With the exception of the pictures, write out the data below precisely.

■ ■ ■ ■ ■ ■ ■

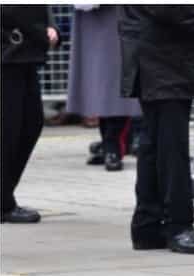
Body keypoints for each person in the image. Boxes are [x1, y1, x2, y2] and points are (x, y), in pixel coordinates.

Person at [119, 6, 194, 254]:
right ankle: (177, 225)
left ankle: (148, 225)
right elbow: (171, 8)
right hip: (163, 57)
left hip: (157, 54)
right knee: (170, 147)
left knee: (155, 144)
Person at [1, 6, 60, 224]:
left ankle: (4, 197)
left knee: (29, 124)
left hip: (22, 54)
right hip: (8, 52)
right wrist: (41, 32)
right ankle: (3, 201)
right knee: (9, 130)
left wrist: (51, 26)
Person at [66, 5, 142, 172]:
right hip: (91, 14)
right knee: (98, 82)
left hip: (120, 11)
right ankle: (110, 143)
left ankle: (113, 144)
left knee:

■ ■ ■ ■ ■ ■ ■

◆ EXPECTED ANSWER:
Body keypoints for each person in the image. Boxes are [x1, y1, x2, y2] and points are (x, y), in pixel coordinates.

Person at [119, 6, 194, 254]:
right ankle: (177, 225)
left ankle: (148, 225)
right elbow: (171, 8)
right hip: (163, 57)
left hip: (157, 54)
right knee: (170, 147)
left knee: (155, 144)
Person at [1, 6, 60, 224]:
left ankle: (4, 197)
left knee: (29, 124)
left hip: (22, 54)
right hip: (8, 52)
right wrist: (41, 32)
right ankle: (3, 201)
right knee: (9, 130)
left wrist: (51, 26)
Person at [66, 5, 142, 172]:
right hip: (91, 14)
right knee: (98, 82)
left hip: (120, 11)
right ankle: (110, 143)
left ankle: (113, 144)
left knee:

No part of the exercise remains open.